Dabei ist das richtige Verhältnis von den verschiedenen Omega-Fettsäuren entscheidend. In der heutigen westlichen Welt liegt das reale Verhältnis von Omega-6- zu Omega-3-Fettsauen im Durchschnitt bei 20:1. Folgt man den Empfehlungen der deutschen Gesellschaft für Ernährung, sollte das Verhältnis bei unter 5:1 liegen. Um dies zu erreichen, solltest du mit Rapsöl, Leinöl und Hanföl kochen und auf Distel- und Sonnenblumenöl verzichten. Zudem ist es empfehlenswert 1 – 2 Mal die Woche Fisch zu essen.
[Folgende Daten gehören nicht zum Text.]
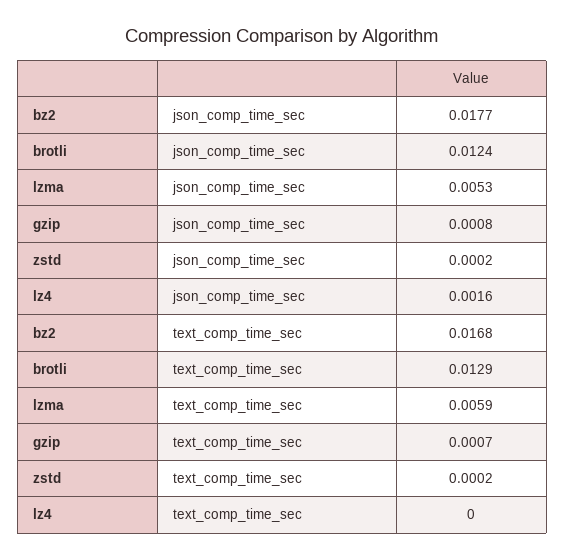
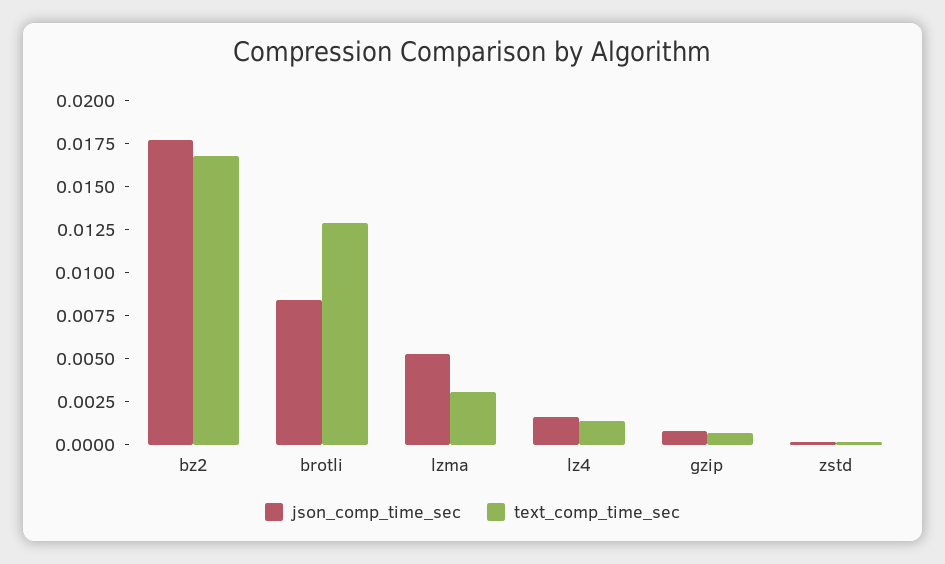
json_comp_time_sec, brotli: 0.0124 -> 0.0085
text_comp_time_sec, lzma: 0.0059 -> 0.003
text_comp_time_sec, lz4: 0 -> 0.0015

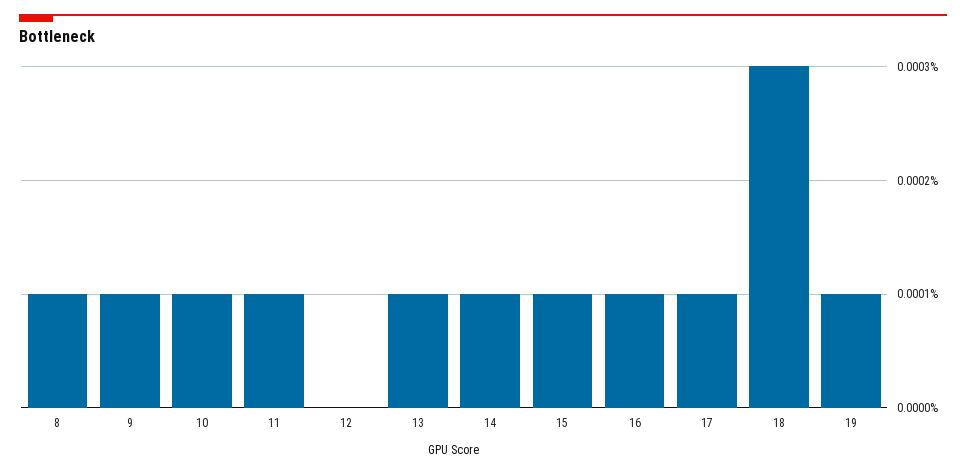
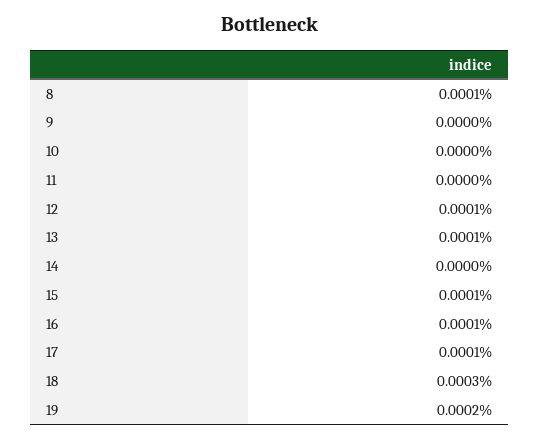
9: 0.0001 -> 0
10: 0.0001 -> 0
11: 0.0001 -> 0
12: 0 -> 0.0001
14: 0.0001 -> 0
19: 0.0001 -> 0.0002

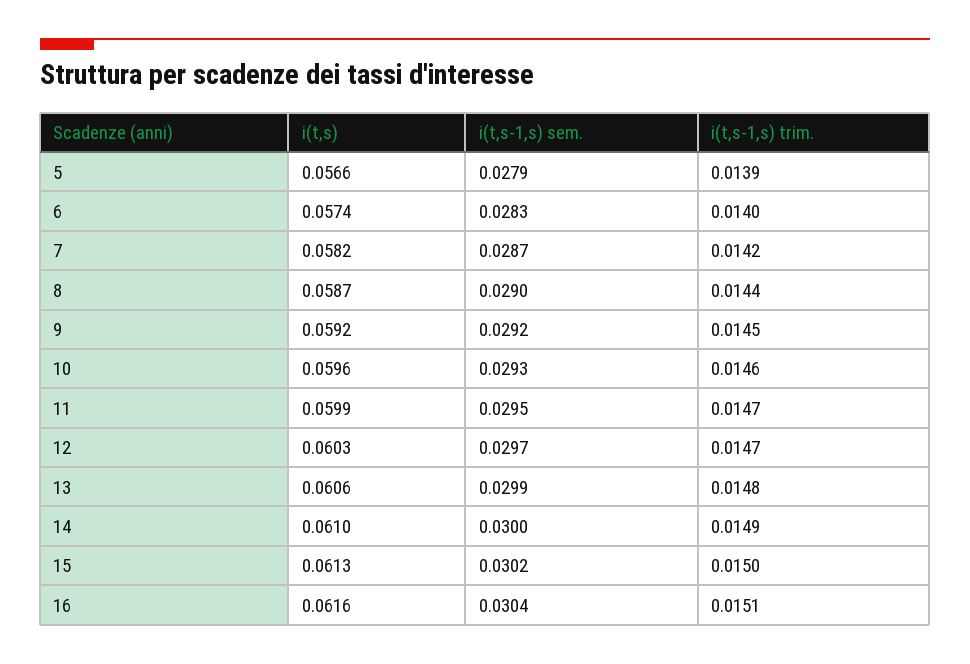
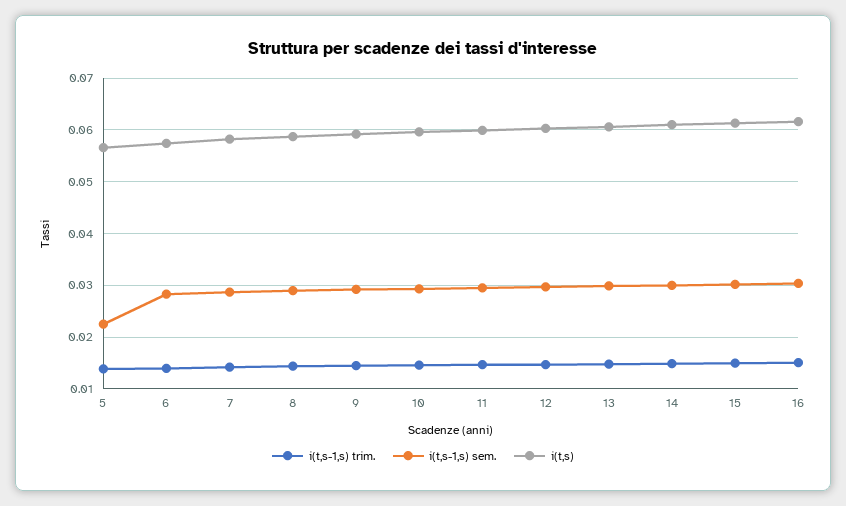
i(t,s-1,s) sem., 5: 0.0279 -> 0.022

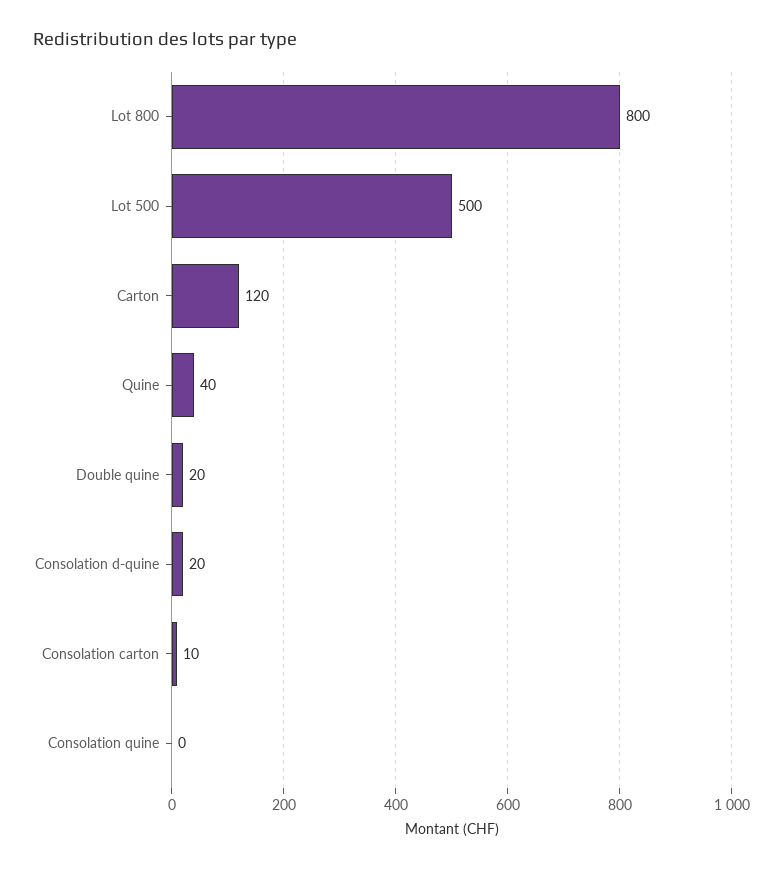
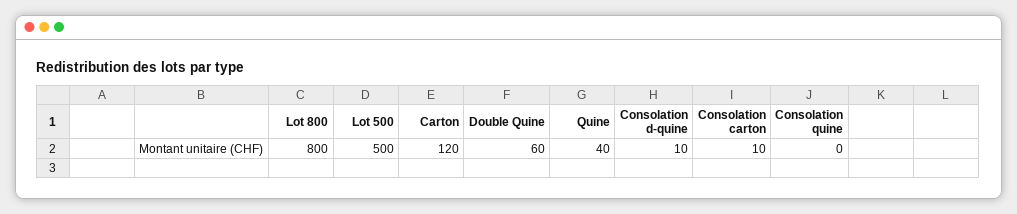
Double quine: 20 -> 60
Consolation d-quine: 20 -> 10

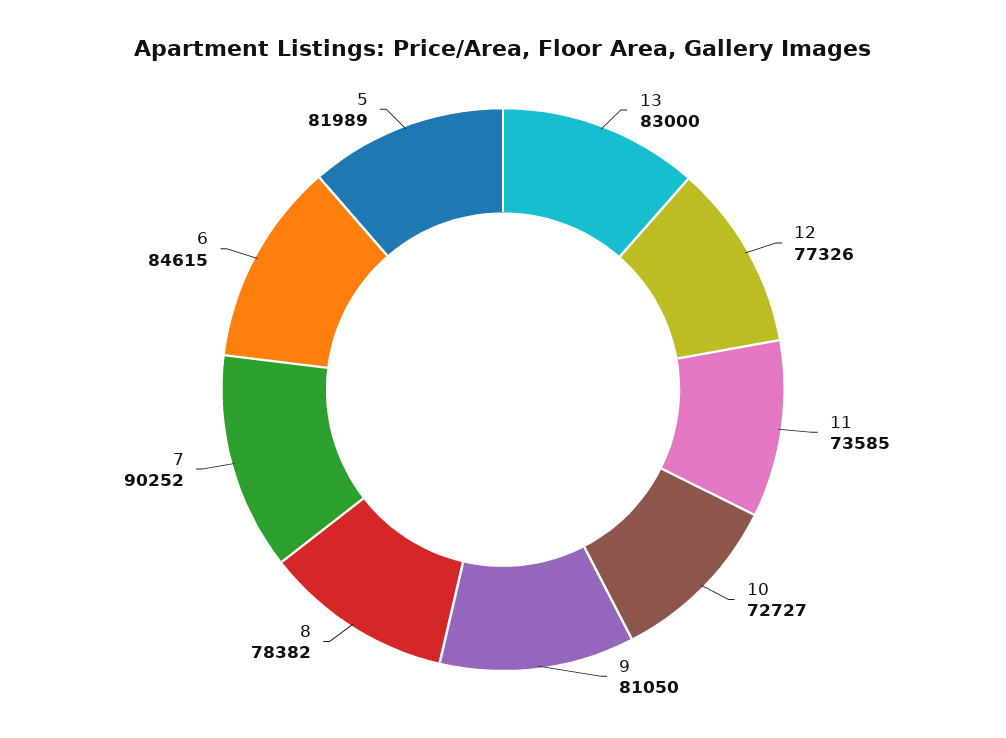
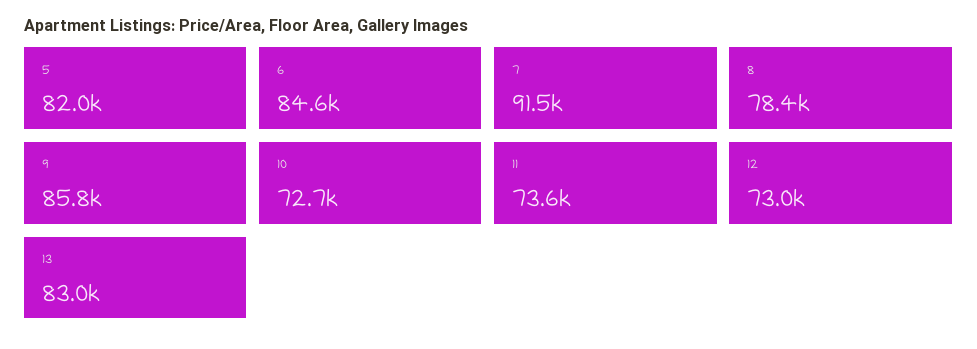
12: 77326 -> 73000
9: 81050 -> 85800
7: 90252 -> 91500

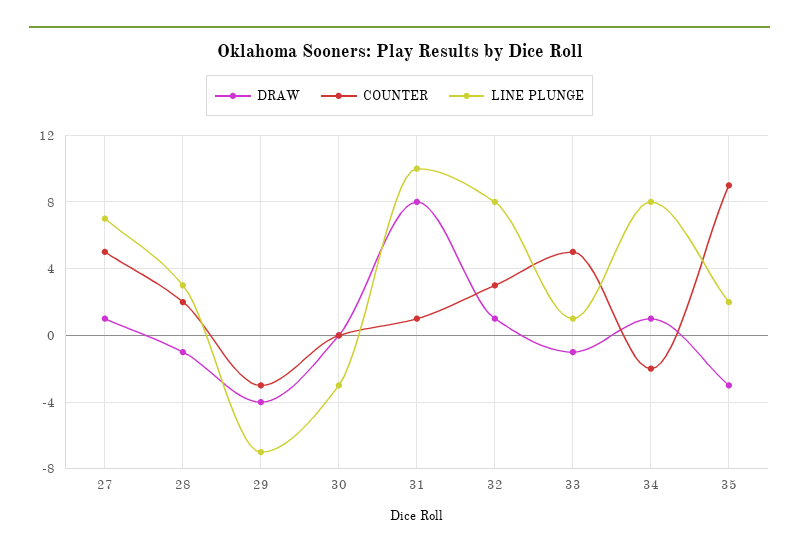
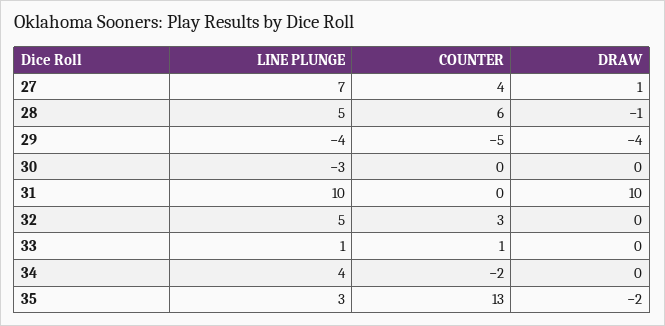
COUNTER, 27: 5 -> 4
COUNTER, 28: 2 -> 6
LINE PLUNGE, 28: 3 -> 5
COUNTER, 29: -3 -> -5
LINE PLUNGE, 29: -7 -> -4
DRAW, 31: 8 -> 10
COUNTER, 31: 1 -> 0
DRAW, 32: 1 -> 0
LINE PLUNGE, 32: 8 -> 5
DRAW, 33: -1 -> 0
COUNTER, 33: 5 -> 1
DRAW, 34: 1 -> 0
LINE PLUNGE, 34: 8 -> 4
DRAW, 35: -3 -> -2
COUNTER, 35: 9 -> 13
LINE PLUNGE, 35: 2 -> 3

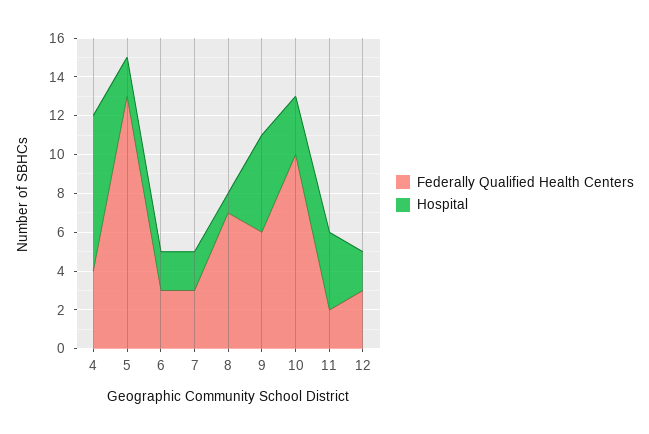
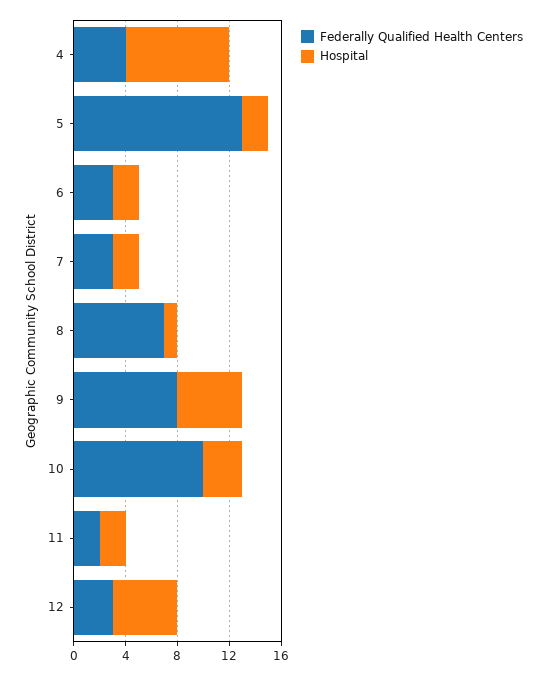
Federally Qualified Health Centers, 9: 6 -> 8
Hospital, 11: 4 -> 2
Hospital, 12: 2 -> 5

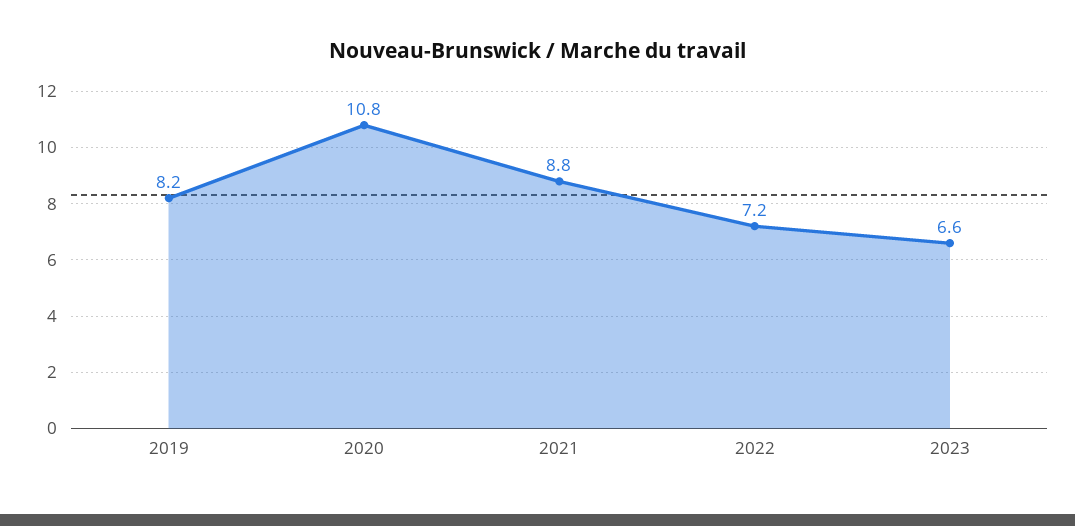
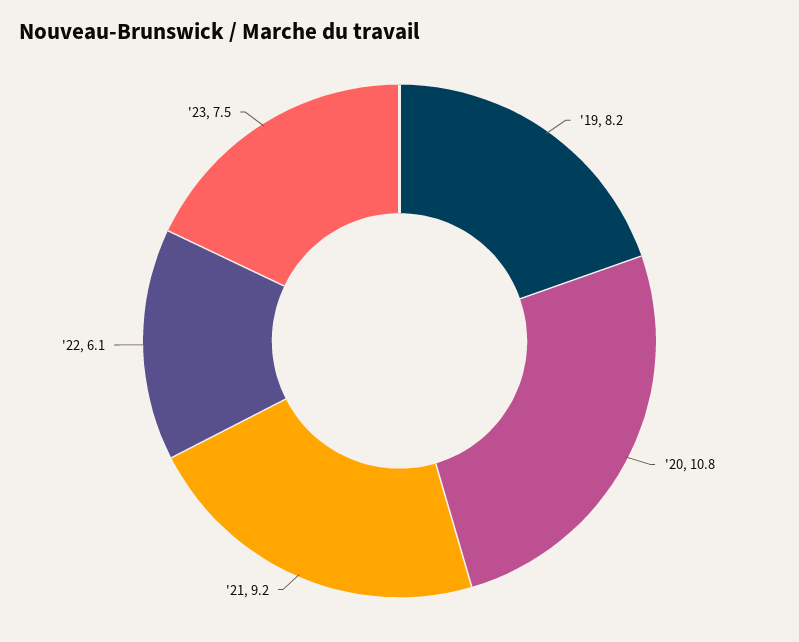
2021: 8.8 -> 9.2
2022: 7.2 -> 6.1
2023: 6.6 -> 7.5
Sind diese beiden Gegenspieler (Omega-3 und Omega-6) nicht in einer ausbalancierten Menge vorhanden, können stille Entzündungen im Körper entstehen, wodurch bestimmte Krankheiten begünstigt werden. 
 

In welchen Lebensmitteln steckt Omega-3?

  • Fisch: Schellfisch, Thunfisch, Makrele, Lachs, Forelle, Sardine
  • Speiseöle: Rapsöl, Hanföl, Leinöl, Walnussöl, Perillaöl, Chiaöl
  • Gemüse: Rosenkohl, Spinat, Bohnen, Avocado
  • Nüsse und Samen: Chia-Samen, Leinsamen, Walnüsse, Mandeln
  • Soja
  • Algen
     

Nährstoffe aus Mikroalgen: eine umweltfreundliche Alternative zu Fisch

Mikroalgen können eine alternative Quelle für Omega-3-Fettsäuren in der menschlichen Ernährung sein – und das umweltfreundlicher als beliebte Fischarten. Das zeigt eine neue Studie von Wissenschaftler*innen der Uni Halle, die erste Hinweise auf die zu erwartenden Umwelteffekte gibt, wenn Mikroalgen in Deutschland produziert würden. Den Artikel dazu findest du hier.
 

Ich hoffe es waren ein paar neue Infos für dich mit dabei.